Split a composite csv file

szawadski · December 11, 2019, 1:33am

I have a strangely formatted file:

***SCENARIO***;;;;;;;;;;;;;;;;;;;;;;;;;;;;;;; rtsc_id;rtsc_version;rtsc_description;rtsc_code_postal;rtsc_statut;rtsc_owner;rtsc_user_stamp;rtsc_date_stamp;rtsc_time_stamp;p_TodayDate; p_UserName;demg_bpg_rtsc_id;;;;;;;;;;;;;;;;;;;; D9_4730_15;1;Code 9 D Mail;4730;9;PROD ;MARTENS;02-10-15;14:36;02-10-15;DLBROUJ;322183;;;;;;;;;;;;;;;;;;;; ;;;;;;;;;;;;;;;;;;;;;;;;;;;;;;; ***SERVICE***;;;;;;;;;;;;;;;;;;;;;;;;;;;;;;; rdu_id;rdt_id;rdu_duration;;;;;;;;;;;;;;;;;;;;;;;;;;;;; J0451;MZ_____2; 8:43:48;;;;;;;;;;;;;;;;;;;;;;;;;;;;; J0452;MV_____3; 8:06:00;;;;;;;;;;;;;;;;;;;;;;;;;;;;; J0453;MZ_____2; 8:38:43;;;;;;;;;;;;;;;;;;;;;;;;;;;;; J0454;MV_____3; 8:16:17;;;;;;;;;;;;;;;;;;;;;;;;;;;;; JS455;ZMZ____1; 3:48:00;;;;;;;;;;;;;;;;;;;;;;;;;;;;; ;;;;;;;;;;;;;;;;;;;;;;;;;;;;;;; ***SERVICE_ACTIVITY***;;;;;;;;;;;;;;;;;;;;;;;;;;;;;;; rdu_id;rdca_actv_type;roua_arrival_time;roua_departure_time;roua_duration;;;;;;;;;;;;;;;;;;;;;;;;;;; J0451;KW_Deure; 4:51; 4:52; 0:01:00;;;;;;;;;;;;;;;;;;;;;;;;;;; J0451;VS_VerKr; 4:52; 5:00; 0:08:00;;;;;;;;;;;;;;;;;;;;;;;;;;; J0451;BV_Terri; 5:00; 5:03; 0:03:00;;;;;;;;;;;;;;;;;;;;;;;;;;; J0451;DV_AfhVo; 5:03; 5:06; 0:03:00;;;;;;;;;;;;;;;;;;;;;;;;;;;

How can I split it easily into 3 files based on the lines where there is a title like ***SERVICE ACTIVITY***, each section having different columns to import into a diffrerent table in Knime?

mlauber71 · December 11, 2019, 6:24am

In short:

read the whole file with file reader with one large column
identify the lines where the separate files start “****…”
import with file reader or CSV reader starting 2 lines below the separation
get rid of the empty lines

armingrudd · December 11, 2019, 9:55am

Hi @szawadski,

Here is a workflow which splits a txt file with the given format into multiple Excel files (no limits in number of files):

split_files.knwf (103.3 KB)

P.S. The example file and the output Excel files are in the “data” folder in the workflow directory.

szawadski · December 13, 2019, 1:21pm

Hello,
Thanks for your proposals.

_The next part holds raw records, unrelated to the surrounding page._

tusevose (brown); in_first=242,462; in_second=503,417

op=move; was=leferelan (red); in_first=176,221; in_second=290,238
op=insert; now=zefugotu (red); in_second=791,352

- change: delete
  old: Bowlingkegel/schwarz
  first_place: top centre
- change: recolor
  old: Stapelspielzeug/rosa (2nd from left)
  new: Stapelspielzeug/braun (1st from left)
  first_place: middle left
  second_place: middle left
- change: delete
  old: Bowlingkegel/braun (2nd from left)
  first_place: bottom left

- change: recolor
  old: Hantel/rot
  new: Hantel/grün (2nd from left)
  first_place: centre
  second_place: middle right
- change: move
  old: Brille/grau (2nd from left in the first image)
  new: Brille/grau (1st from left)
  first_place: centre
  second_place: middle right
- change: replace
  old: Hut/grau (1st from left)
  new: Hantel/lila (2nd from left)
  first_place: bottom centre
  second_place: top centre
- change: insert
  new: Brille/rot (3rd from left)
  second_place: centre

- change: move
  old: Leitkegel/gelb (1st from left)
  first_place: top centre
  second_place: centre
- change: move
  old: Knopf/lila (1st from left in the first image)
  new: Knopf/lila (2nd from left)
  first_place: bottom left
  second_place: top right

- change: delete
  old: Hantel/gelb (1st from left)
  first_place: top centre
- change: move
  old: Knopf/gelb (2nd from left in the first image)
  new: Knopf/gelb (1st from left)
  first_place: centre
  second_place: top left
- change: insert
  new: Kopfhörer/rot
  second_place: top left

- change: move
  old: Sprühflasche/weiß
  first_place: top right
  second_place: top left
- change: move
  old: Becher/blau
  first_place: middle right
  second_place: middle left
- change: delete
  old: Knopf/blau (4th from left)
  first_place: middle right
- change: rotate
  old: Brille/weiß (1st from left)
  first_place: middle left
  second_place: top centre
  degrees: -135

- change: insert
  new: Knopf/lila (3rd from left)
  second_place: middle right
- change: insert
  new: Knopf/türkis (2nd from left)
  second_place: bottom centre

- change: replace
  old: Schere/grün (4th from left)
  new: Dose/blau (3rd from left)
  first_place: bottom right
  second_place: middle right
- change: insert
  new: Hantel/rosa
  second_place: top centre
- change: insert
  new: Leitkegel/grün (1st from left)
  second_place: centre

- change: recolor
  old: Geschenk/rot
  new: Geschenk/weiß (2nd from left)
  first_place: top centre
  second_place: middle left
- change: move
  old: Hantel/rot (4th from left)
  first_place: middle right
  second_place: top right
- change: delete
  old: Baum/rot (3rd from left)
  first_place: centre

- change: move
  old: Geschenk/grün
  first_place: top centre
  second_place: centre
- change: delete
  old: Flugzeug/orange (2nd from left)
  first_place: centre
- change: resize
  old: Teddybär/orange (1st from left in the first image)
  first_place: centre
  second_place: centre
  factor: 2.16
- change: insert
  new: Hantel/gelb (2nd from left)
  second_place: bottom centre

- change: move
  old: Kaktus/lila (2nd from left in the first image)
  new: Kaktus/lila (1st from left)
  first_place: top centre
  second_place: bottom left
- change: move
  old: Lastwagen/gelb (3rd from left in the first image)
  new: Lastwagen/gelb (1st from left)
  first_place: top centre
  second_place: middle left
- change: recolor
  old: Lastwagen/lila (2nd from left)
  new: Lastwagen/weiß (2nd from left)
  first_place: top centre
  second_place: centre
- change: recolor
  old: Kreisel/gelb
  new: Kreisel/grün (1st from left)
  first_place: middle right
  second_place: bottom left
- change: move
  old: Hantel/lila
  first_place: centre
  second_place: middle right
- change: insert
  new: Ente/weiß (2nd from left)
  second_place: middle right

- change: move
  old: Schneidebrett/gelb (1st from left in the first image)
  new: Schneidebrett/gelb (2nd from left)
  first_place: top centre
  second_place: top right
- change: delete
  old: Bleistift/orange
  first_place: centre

This is finally what I did, inspired by @mlauber71 's proposal.

I read the whole file line by line
For the lines starting by “***”, i duplicate the value in a new column
I fill down the missing value of this column so that each line is tagged properly
Then, I group loop based on the tag after having removed the title lines
and generate new csv files based on the name of the section that I append to the original name

Split_concatenated_csv.knwf (28.7 KB)

Again, thanks to this wonderful community, for its responsiveness and the quality of the discussions.
Although @armingrudd 's solution was a based on a slightly different format than what I had effectively (not all text on one line), I discovered new useful nodes thanks to him.

armingrudd · December 13, 2019, 2:18pm

I am glad you have found the solution. Just to complete my work, I have modified my workflow to work with the multi-line format:

Split_concatenated_csv.knwf (127.4 KB)

system · December 20, 2019, 2:18pm

This topic was automatically closed 7 days after the last reply. New replies are no longer allowed.